No dia 2 de maio, a Igreja recorda Santo Atanásio (295-373), grandíssimo santo, bispo e Doutor da Igreja, que normalmente não é recortado na sua totalidade.
Santo Atanásio foi quem defendeu o mistério da Encarnação das ameaças do Arianismo, heresia que negava a divindade de Cristo.
Mas – dizíamos – se trata de um grande santo, também famoso, mas de quem não se sabe completamente tudo. E é justamente o que normalmente não se recorda que torna este santo muito relevante na atualidade.
A época em que viveu Santo Atanásio foi de grande crise de ortodoxia, isto é, de doutrina autêntica. Estamos em torno de 360. Naquele período (assim como hoje) a verdade católica corria o risco de desaparecer. Célebre é a frase de São Jerônimo que descreve aqueles tempos: “E o mundo, consternado, descobriu-se ariano”.
Neste contexto, Santo Atanásio não se dobrou. Ele era um jovem bispo de Alexandria, no Egito. Ele foi deixado tão sozinho para defender a pureza da doutrina, que durante quase meio século a sobrevivência da fé autêntica em Jesus Cristo se transformou numa diatribe entre aqueles que eram a favor e aqueles que não eram a favor de Atanásio.

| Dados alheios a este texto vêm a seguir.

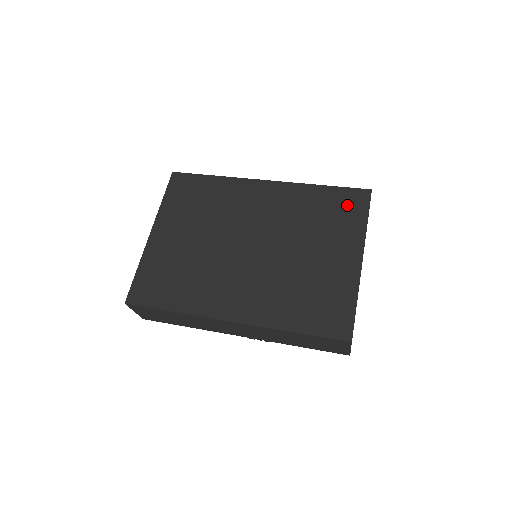
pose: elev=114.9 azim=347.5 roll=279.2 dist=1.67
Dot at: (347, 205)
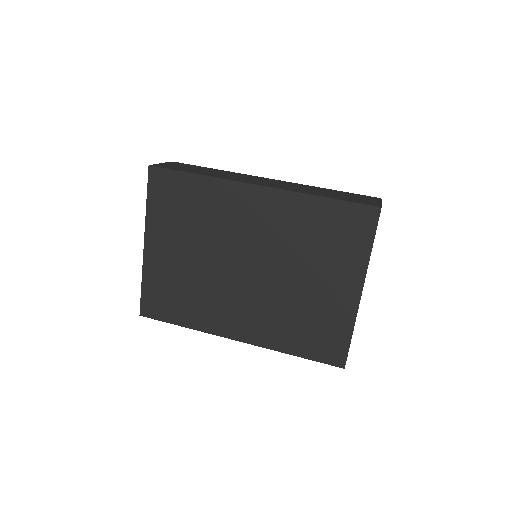
Dot at: (351, 227)
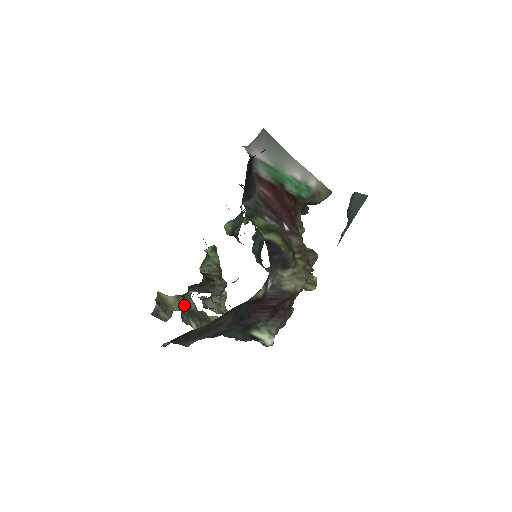
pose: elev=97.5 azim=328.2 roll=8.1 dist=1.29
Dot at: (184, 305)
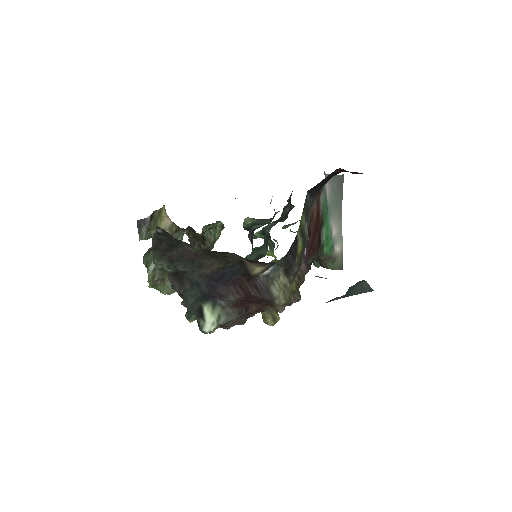
Dot at: occluded
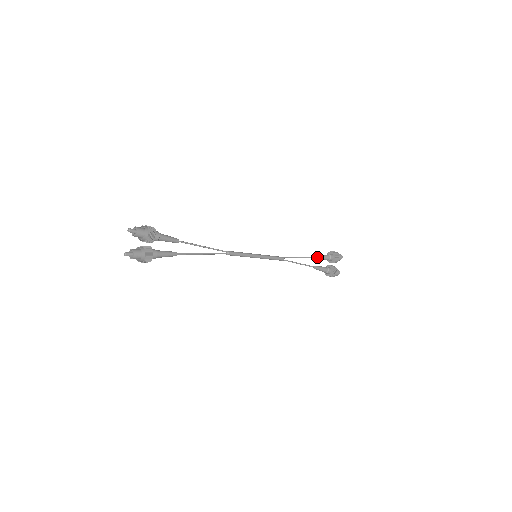
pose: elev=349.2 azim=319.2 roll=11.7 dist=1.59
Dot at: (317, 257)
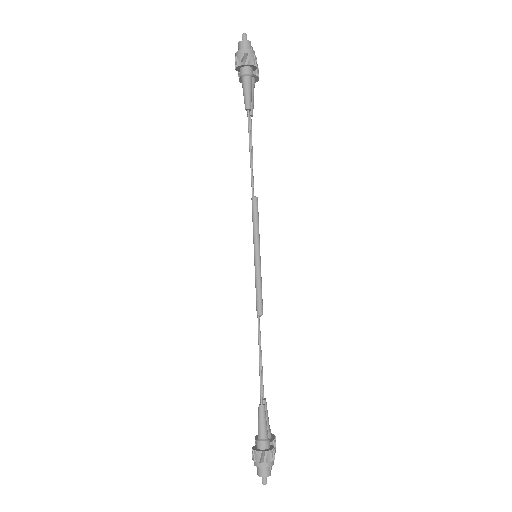
Dot at: (265, 398)
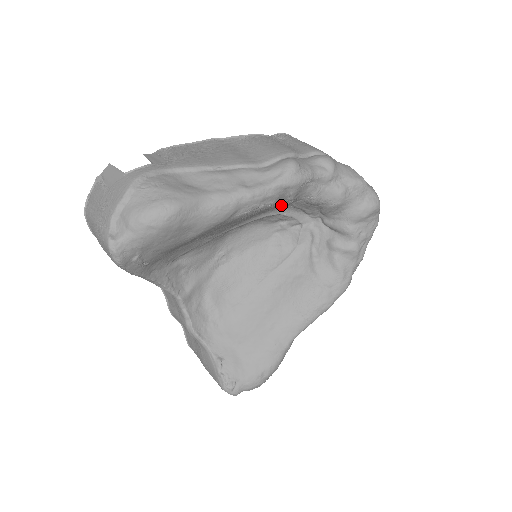
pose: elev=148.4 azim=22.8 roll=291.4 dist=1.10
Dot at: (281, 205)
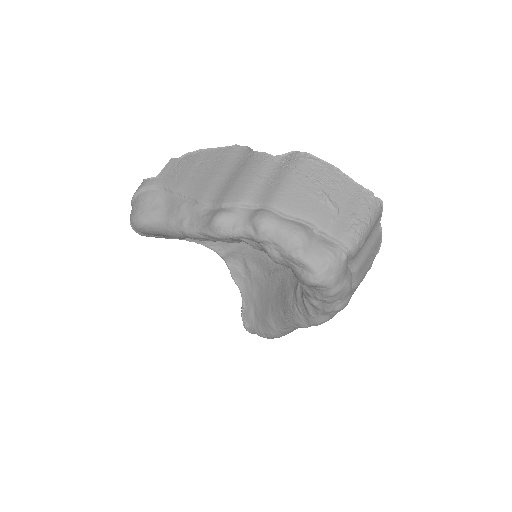
Dot at: occluded
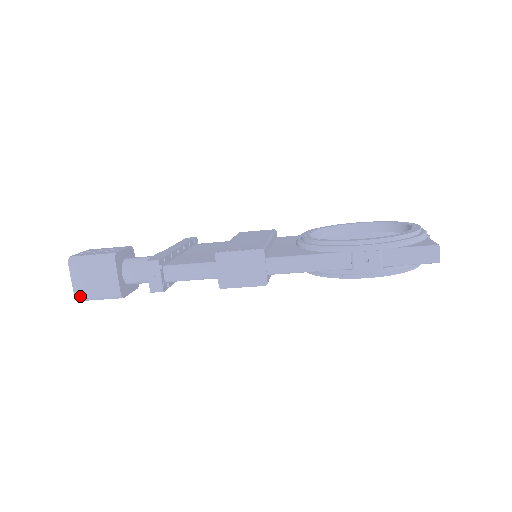
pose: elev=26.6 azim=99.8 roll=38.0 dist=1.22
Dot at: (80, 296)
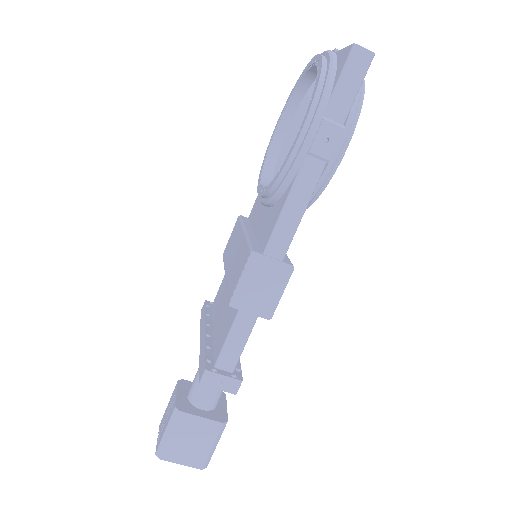
Dot at: (202, 464)
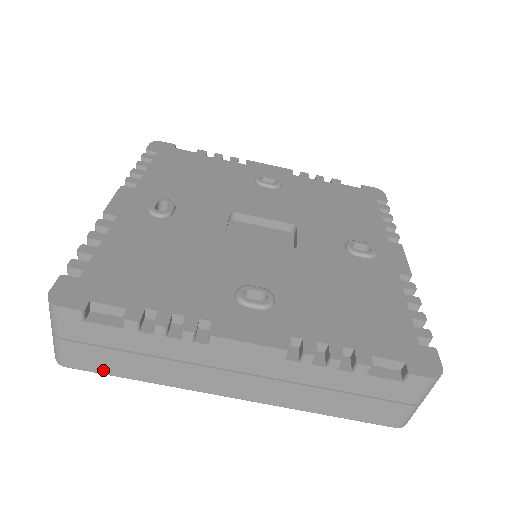
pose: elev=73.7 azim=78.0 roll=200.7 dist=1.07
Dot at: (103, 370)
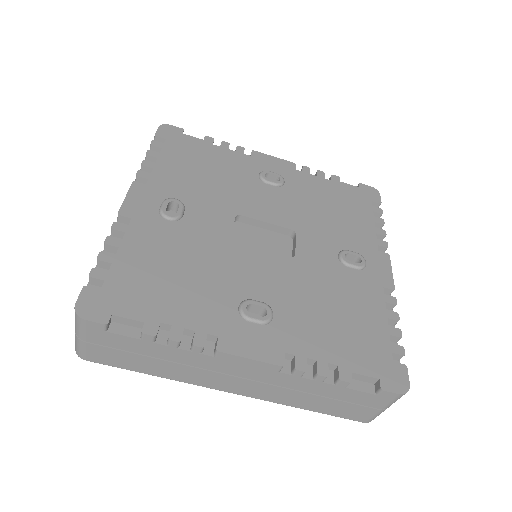
Dot at: (119, 365)
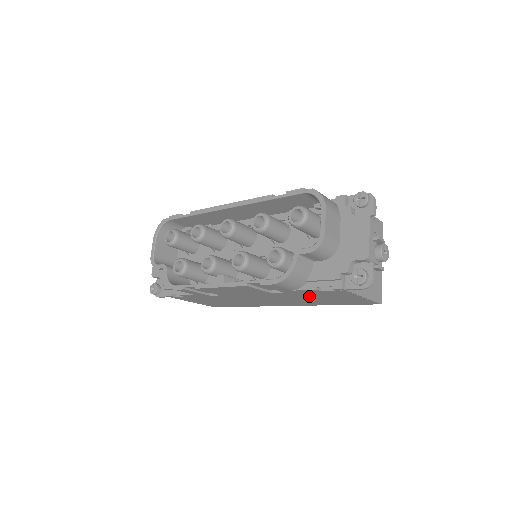
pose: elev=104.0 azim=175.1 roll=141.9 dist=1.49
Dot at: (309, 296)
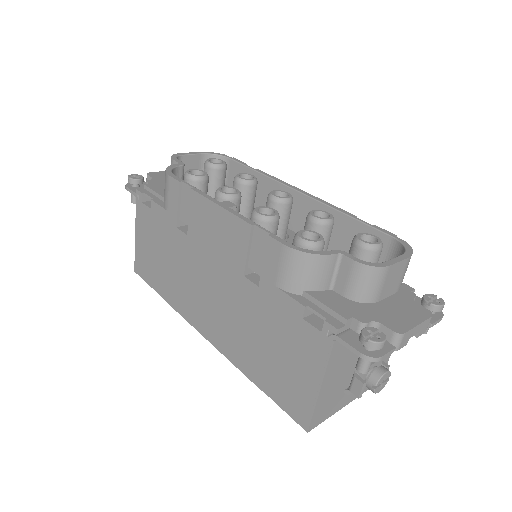
Dot at: (268, 324)
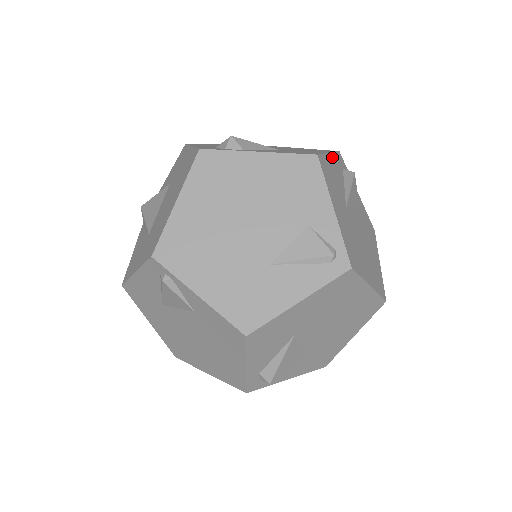
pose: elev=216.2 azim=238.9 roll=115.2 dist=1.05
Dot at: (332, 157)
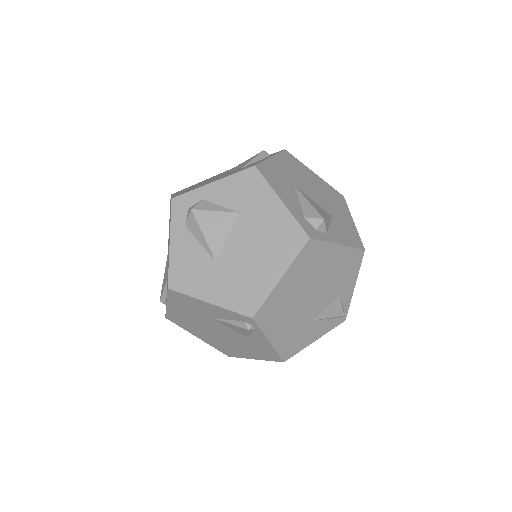
Dot at: occluded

Algumas notas biográficas. Nasceu em Alexandria em 295. Em 325, presenciou o famoso Concílio de Nicéia na qualidade de diácono de Alexandre, que era bispo de Alexandria. O Concílio de Nicéia ficou famoso porque foi ali que foi proclamada solenemente a fé na divindade de Cristo como consubstancial ao Pai. Foi neste Concílio que se estabeleceu a definição para entender a igualdade do Filho com o Pai: homoosius, que significa “da mesma substância”. Preste atenção a esta definição (homoosius), porque esta será uma importante questão de discórdia.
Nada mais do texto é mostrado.